▸ **WHAT NEEDS TO BE DONE**
Look through the data below for the line with "24: (685, 283)" and the line with "[00:04.833]", then transcribe exactly from the first through the second, leaving out all pictures.
--- SOURCE DATA ---
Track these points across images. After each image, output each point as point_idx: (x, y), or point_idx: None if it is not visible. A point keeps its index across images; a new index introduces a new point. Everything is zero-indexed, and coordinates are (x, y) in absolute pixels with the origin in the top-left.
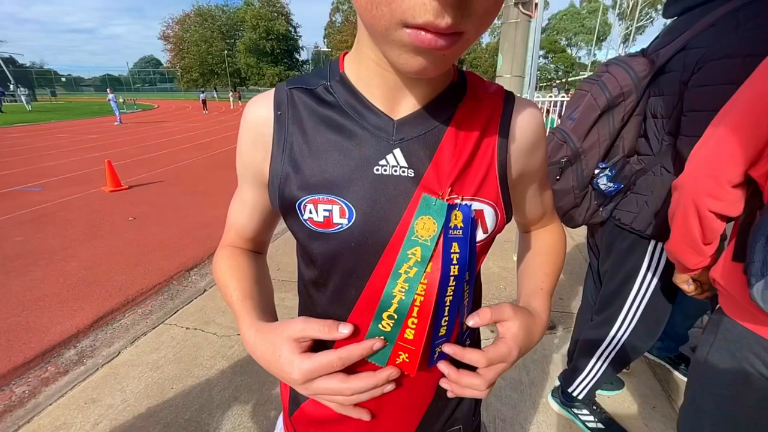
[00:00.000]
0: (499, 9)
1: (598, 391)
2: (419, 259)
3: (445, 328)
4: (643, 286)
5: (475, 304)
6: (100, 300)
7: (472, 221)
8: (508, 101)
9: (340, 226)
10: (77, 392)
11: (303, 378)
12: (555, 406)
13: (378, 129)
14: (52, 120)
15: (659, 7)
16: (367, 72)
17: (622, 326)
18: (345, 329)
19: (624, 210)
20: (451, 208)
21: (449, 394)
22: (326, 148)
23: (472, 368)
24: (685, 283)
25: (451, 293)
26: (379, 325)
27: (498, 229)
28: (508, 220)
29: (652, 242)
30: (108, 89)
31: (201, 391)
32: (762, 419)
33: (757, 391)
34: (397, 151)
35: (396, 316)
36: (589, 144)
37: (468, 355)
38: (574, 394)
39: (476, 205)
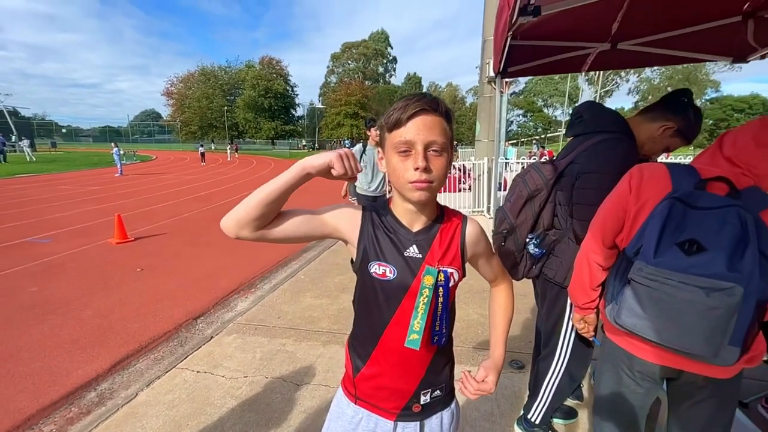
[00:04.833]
---
--- SOURCE DATA ---
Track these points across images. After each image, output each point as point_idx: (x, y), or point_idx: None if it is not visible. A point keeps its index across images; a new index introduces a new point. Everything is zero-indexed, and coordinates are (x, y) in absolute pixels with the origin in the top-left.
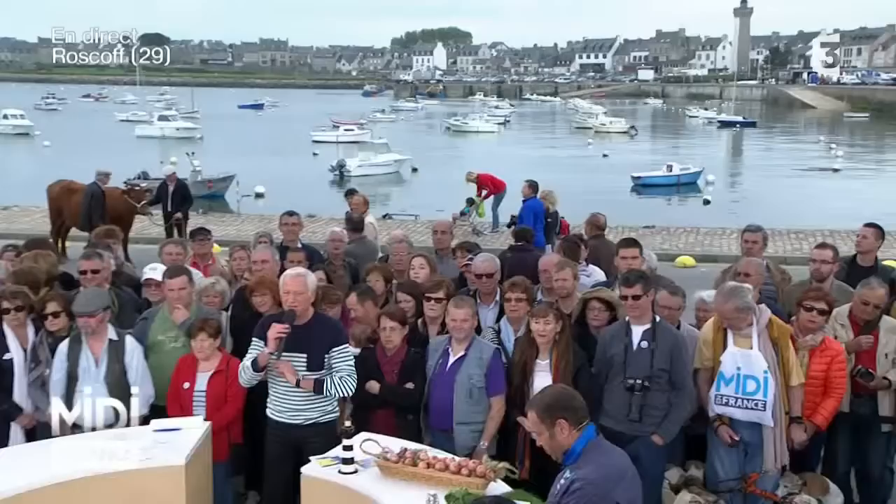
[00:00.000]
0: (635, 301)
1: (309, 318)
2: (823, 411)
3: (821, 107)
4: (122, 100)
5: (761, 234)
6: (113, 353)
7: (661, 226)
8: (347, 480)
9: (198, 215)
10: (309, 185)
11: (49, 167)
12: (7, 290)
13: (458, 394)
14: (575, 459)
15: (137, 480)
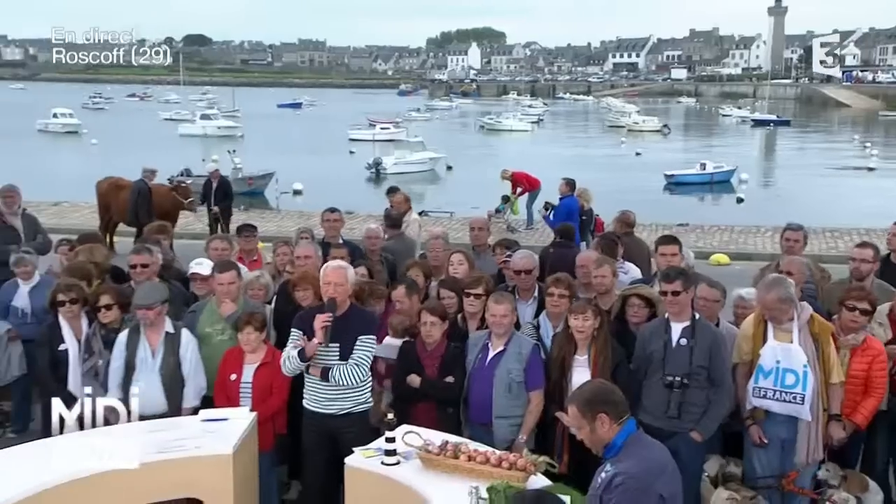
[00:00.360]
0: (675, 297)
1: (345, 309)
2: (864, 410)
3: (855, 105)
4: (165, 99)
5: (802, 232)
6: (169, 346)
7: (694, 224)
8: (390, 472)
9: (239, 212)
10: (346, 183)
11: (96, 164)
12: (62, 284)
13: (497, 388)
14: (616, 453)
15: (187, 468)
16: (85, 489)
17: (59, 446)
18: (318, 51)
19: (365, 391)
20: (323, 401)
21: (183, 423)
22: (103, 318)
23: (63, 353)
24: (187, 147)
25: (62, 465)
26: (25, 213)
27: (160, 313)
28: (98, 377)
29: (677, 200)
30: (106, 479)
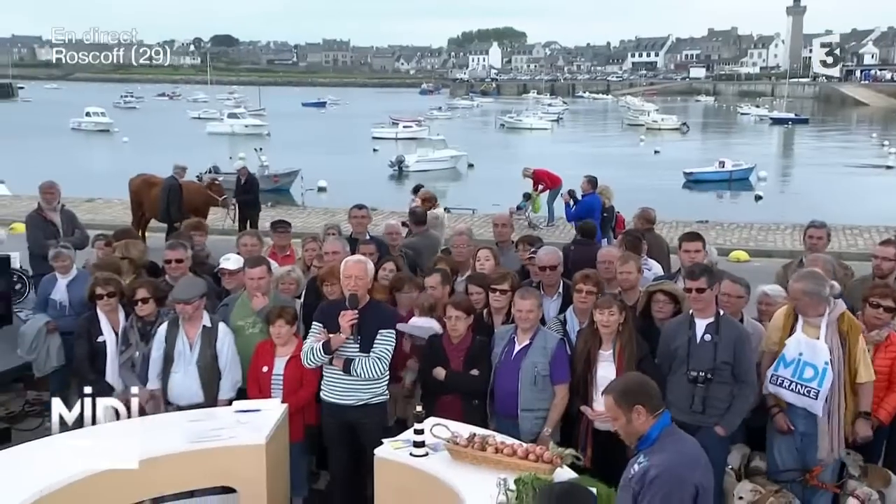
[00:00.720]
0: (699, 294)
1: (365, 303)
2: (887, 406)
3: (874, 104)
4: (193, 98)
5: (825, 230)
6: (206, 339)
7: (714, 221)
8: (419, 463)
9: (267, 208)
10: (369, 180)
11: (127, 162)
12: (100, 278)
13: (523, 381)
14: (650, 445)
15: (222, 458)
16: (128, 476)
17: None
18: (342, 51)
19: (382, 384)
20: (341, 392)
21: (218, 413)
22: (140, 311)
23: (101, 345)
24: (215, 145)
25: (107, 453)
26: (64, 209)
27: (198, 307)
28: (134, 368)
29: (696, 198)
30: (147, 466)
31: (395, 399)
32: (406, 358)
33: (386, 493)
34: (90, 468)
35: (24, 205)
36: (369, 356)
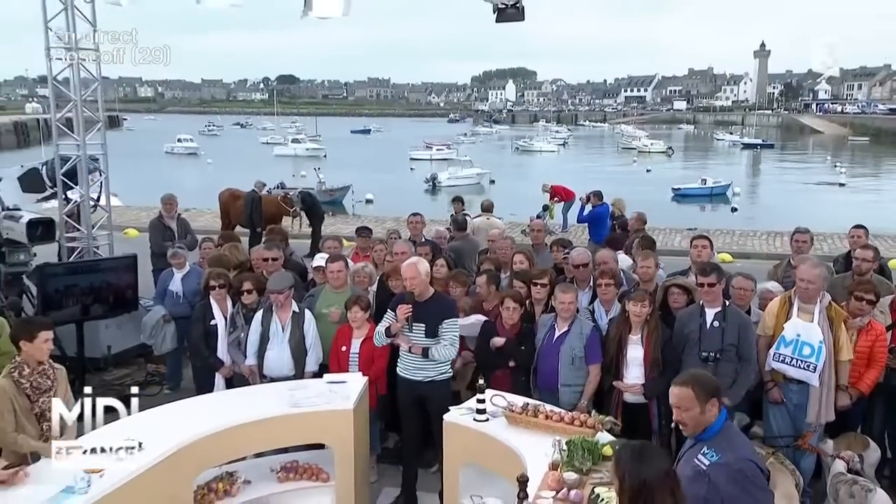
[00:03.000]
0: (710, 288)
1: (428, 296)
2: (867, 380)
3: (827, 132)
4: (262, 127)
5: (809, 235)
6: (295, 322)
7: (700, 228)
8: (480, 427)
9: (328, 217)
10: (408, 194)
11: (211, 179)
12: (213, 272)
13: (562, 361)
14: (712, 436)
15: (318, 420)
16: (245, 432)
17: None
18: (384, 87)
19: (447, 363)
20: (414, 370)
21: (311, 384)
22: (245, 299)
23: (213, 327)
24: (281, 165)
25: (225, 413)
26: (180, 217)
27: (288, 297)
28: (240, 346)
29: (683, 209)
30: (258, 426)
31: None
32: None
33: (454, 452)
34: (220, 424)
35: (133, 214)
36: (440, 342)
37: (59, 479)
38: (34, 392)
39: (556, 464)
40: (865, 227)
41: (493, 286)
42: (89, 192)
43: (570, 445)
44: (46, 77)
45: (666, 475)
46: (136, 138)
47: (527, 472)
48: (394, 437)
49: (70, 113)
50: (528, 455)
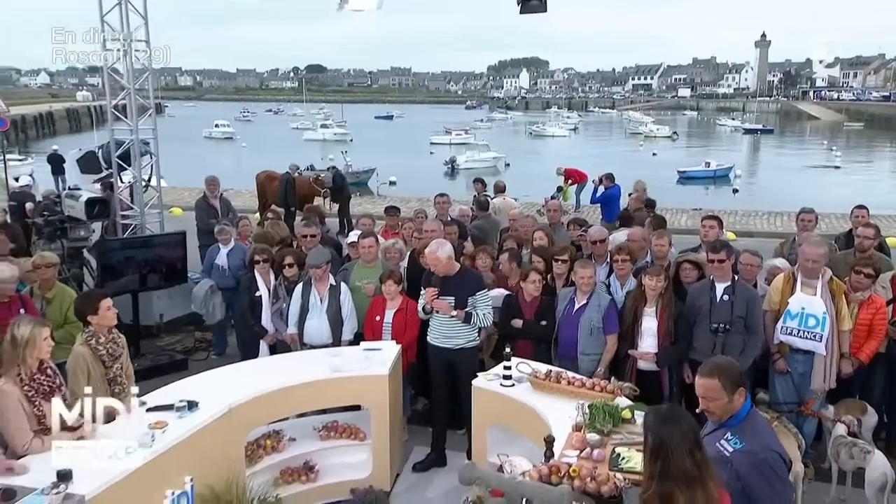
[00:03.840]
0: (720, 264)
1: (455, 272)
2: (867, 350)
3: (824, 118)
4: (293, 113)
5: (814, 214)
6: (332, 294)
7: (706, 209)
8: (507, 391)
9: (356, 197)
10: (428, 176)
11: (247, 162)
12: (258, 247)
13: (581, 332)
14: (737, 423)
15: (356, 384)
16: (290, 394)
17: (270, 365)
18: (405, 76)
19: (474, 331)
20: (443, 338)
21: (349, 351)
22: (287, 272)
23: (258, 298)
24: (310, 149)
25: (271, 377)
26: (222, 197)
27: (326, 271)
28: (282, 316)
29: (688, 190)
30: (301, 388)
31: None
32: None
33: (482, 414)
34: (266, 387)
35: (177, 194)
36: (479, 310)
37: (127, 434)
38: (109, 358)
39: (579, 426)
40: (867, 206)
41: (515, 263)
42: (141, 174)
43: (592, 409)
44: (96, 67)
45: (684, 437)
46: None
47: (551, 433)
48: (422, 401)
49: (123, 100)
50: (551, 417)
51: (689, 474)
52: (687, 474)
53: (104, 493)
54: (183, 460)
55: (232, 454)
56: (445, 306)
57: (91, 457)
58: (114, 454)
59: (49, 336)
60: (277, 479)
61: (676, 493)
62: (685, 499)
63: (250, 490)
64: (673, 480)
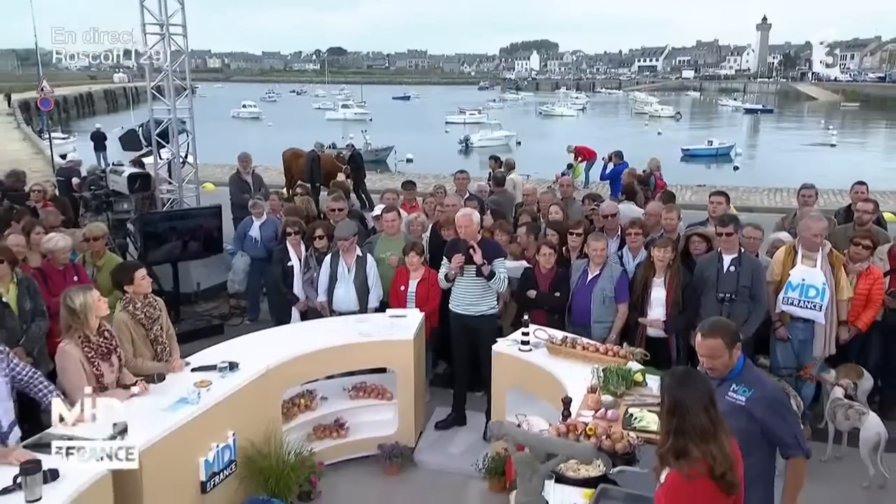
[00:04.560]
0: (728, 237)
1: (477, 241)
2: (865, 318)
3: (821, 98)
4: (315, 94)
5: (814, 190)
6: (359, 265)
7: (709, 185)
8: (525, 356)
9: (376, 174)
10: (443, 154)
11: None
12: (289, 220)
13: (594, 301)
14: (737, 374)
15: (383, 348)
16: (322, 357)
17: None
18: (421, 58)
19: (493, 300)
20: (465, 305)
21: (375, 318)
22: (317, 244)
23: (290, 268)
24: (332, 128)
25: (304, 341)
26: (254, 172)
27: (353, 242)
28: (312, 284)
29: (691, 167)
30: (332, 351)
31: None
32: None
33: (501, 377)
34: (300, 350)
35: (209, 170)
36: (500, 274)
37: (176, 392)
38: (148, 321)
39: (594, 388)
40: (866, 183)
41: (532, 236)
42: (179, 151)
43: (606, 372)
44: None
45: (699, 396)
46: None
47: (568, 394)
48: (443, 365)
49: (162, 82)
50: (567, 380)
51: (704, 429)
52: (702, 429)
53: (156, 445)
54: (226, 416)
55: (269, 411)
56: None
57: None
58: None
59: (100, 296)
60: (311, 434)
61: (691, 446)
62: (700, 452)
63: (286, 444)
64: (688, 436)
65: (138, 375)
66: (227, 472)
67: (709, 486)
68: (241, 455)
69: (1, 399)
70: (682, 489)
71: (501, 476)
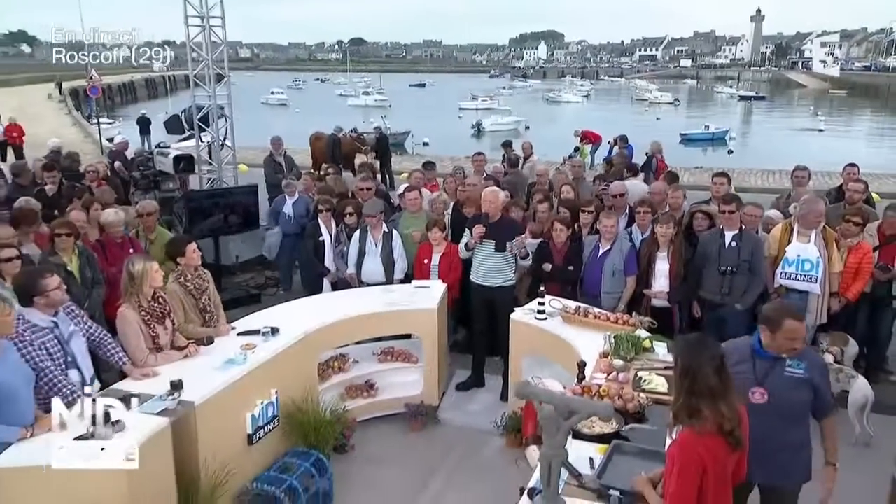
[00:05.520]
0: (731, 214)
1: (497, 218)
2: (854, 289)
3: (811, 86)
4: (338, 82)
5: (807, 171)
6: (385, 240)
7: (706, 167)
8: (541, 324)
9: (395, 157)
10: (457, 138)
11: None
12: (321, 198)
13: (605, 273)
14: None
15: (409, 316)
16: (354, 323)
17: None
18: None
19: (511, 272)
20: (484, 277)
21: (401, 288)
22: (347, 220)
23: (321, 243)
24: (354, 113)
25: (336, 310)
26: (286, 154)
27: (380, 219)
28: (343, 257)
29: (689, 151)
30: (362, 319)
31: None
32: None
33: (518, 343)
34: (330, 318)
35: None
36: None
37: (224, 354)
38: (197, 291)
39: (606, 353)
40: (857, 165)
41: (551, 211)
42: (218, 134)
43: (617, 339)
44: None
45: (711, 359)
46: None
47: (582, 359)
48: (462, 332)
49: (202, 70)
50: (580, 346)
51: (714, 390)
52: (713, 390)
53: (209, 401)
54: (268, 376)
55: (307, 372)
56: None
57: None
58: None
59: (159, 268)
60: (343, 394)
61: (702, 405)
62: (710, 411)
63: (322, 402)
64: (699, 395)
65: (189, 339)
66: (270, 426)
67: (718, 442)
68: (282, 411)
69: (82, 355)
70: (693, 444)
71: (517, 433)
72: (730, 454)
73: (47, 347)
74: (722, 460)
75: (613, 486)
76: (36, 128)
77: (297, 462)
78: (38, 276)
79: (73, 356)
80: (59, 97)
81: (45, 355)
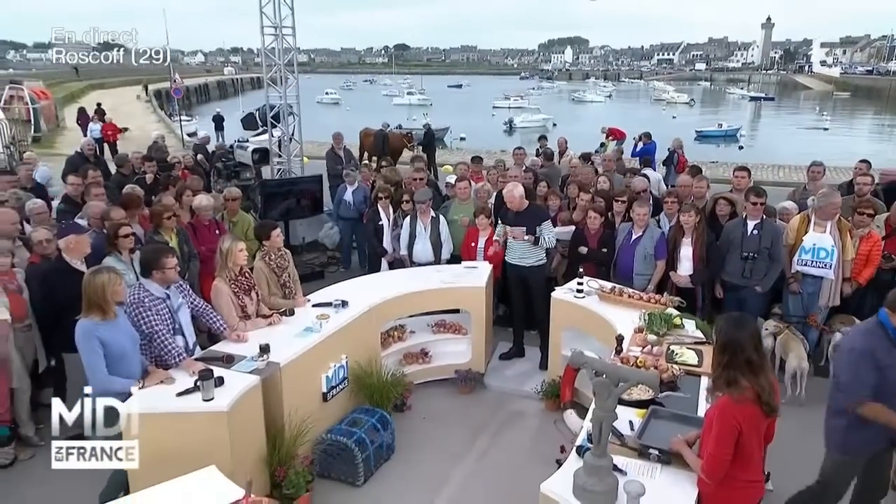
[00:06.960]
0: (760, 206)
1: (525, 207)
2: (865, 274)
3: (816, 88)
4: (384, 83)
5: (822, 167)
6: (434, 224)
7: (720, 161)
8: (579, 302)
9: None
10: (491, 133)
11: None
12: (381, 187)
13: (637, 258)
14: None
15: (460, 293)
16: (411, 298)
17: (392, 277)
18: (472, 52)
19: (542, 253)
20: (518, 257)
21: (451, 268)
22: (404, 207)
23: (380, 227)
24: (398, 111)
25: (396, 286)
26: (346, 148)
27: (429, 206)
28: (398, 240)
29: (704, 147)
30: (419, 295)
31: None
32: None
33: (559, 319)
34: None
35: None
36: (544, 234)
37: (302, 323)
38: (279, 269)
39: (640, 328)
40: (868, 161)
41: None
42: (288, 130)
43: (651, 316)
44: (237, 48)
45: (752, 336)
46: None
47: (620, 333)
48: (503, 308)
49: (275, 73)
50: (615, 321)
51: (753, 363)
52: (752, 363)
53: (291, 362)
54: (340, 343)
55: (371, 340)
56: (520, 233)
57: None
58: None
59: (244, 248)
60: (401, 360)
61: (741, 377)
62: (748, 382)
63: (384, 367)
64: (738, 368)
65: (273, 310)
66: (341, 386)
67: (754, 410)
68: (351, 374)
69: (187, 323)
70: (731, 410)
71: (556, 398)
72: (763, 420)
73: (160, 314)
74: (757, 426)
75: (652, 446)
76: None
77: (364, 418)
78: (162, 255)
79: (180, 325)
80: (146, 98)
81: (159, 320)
---
--- SOURCE DATA ---
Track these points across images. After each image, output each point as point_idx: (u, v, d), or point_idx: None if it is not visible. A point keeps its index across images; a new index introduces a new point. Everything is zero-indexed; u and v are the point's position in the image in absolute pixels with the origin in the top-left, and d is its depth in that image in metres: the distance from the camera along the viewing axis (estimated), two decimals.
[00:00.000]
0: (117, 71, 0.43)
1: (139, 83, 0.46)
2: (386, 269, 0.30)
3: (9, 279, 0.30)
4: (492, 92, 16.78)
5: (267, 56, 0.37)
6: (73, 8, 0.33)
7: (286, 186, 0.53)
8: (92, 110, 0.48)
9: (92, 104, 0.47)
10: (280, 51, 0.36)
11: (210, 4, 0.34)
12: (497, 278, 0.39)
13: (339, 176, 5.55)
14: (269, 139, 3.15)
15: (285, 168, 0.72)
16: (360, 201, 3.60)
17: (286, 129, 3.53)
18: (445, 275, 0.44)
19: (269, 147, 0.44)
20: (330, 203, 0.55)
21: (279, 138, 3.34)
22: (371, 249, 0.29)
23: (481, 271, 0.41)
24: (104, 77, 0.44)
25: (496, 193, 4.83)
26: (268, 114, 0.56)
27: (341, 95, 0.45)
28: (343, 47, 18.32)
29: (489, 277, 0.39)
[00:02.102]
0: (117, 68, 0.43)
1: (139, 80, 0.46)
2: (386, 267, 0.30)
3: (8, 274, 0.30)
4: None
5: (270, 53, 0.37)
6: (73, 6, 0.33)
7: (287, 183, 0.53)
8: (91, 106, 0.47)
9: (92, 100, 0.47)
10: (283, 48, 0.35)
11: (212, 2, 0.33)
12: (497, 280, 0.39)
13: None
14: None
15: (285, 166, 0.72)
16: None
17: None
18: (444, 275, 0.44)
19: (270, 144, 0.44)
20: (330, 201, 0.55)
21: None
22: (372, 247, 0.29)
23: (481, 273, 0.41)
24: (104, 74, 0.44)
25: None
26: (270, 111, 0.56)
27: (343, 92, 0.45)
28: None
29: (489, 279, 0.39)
---
▸ **RESPONSE TO THIS EXERCISE**
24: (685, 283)
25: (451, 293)
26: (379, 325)
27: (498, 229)
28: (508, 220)
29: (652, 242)
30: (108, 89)
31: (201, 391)
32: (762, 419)
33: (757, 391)
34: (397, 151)
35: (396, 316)
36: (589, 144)
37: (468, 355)
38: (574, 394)
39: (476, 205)
[00:04.833]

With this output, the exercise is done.